===== DATA SHOWN

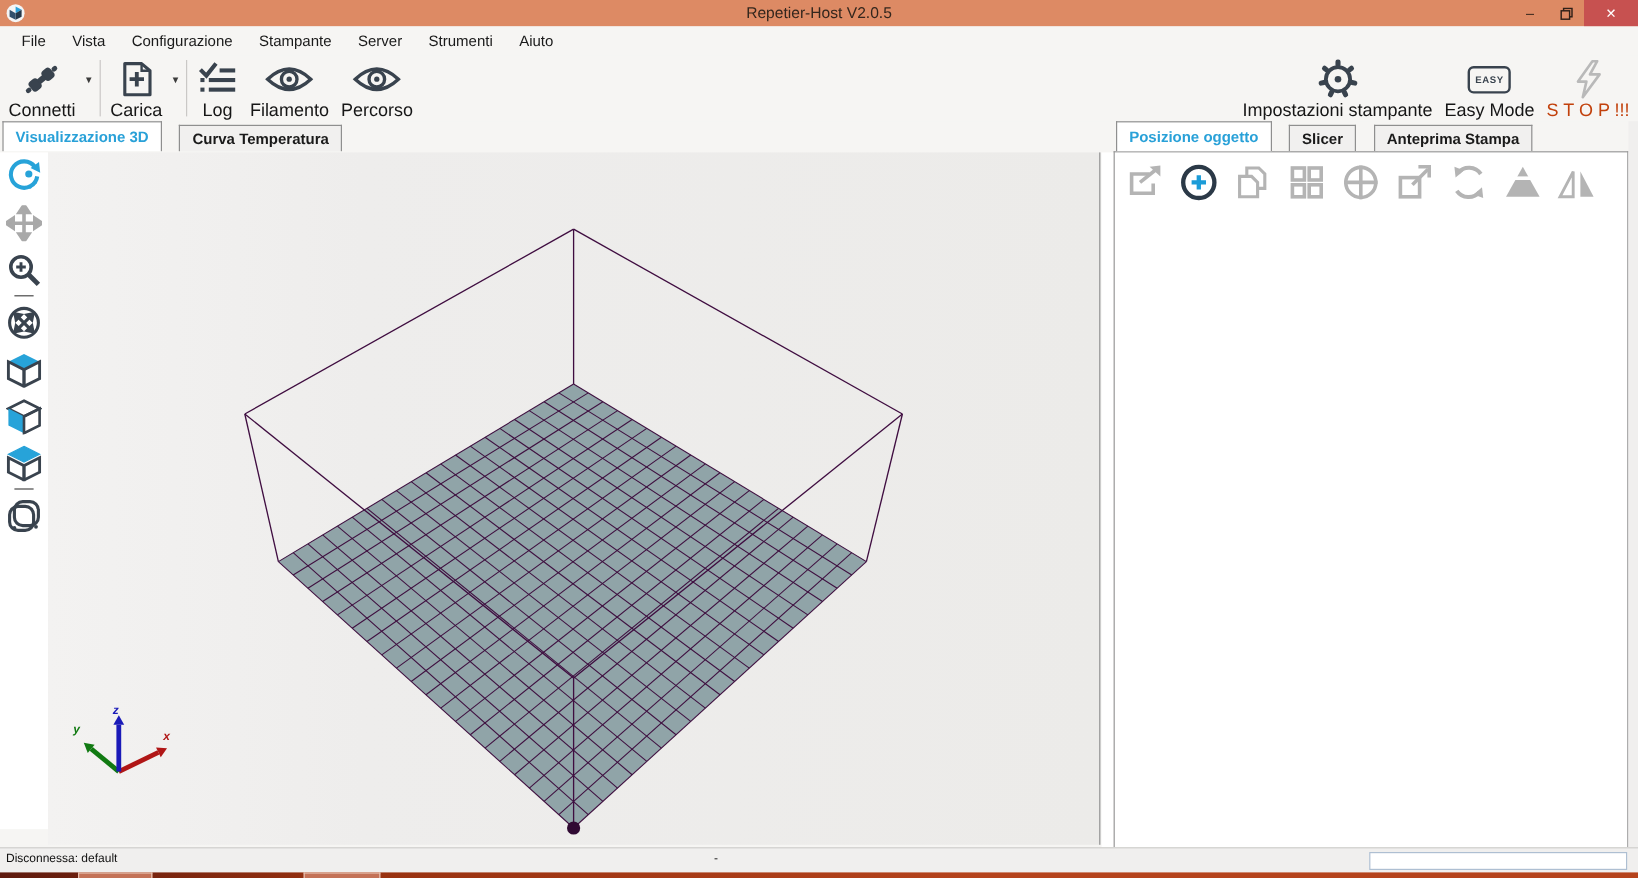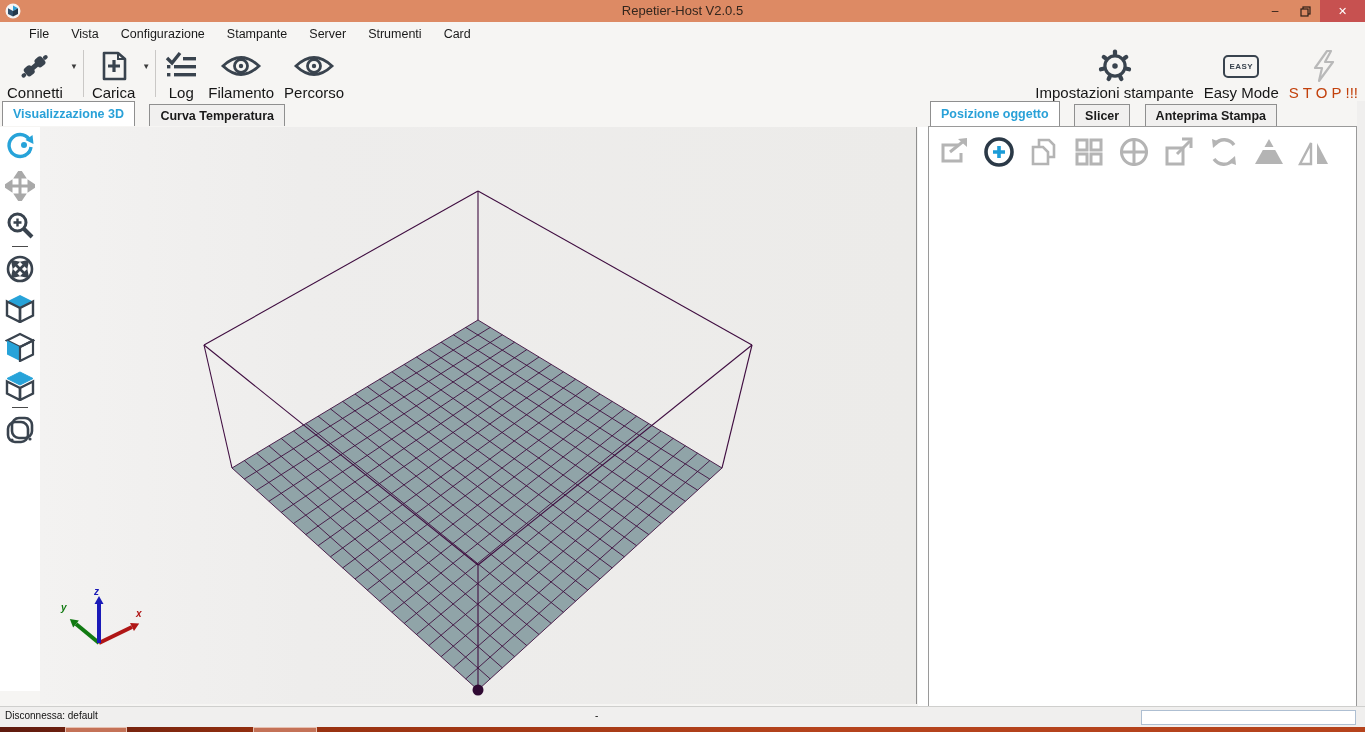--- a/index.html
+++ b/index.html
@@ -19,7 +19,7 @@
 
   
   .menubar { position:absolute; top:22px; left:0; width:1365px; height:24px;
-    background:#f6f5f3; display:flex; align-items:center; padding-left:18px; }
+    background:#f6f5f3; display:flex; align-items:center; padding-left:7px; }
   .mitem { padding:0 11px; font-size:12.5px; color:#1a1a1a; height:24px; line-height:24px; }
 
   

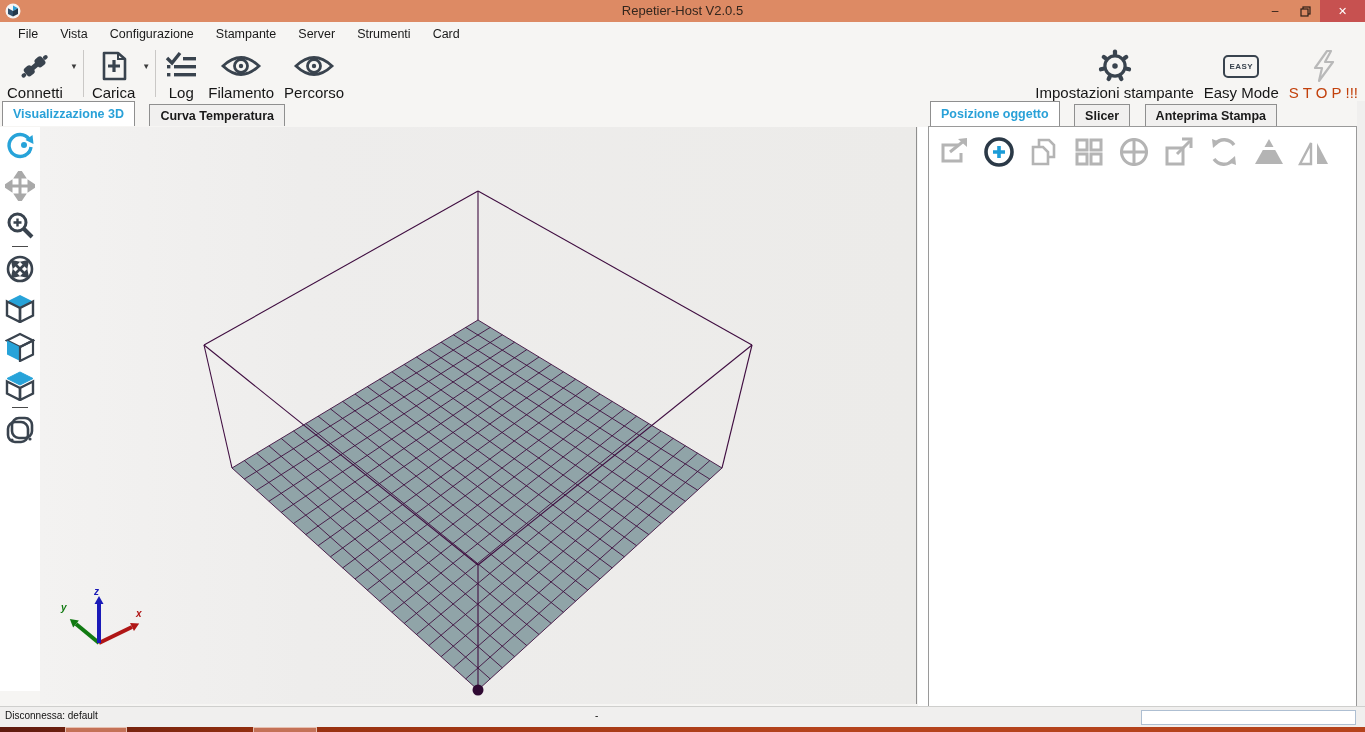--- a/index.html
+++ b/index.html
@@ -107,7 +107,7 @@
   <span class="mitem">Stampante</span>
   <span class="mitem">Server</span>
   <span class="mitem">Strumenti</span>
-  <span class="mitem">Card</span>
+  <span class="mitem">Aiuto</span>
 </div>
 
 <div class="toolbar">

==========

**WHAT YOU ARE ASKED TO DO:** Leaving the images out, print the records above exactly.

**EXERCISE ANSWER:**
--- a/index.html
+++ b/index.html
@@ -19,7 +19,7 @@
 
   
   .menubar { position:absolute; top:22px; left:0; width:1365px; height:24px;
-    background:#f6f5f3; display:flex; align-items:center; padding-left:18px; }
+    background:#f6f5f3; display:flex; align-items:center; padding-left:7px; }
   .mitem { padding:0 11px; font-size:12.5px; color:#1a1a1a; height:24px; line-height:24px; }
 
   

--- a/index.html
+++ b/index.html
@@ -107,7 +107,7 @@
   <span class="mitem">Stampante</span>
   <span class="mitem">Server</span>
   <span class="mitem">Strumenti</span>
-  <span class="mitem">Card</span>
+  <span class="mitem">Aiuto</span>
 </div>
 
 <div class="toolbar">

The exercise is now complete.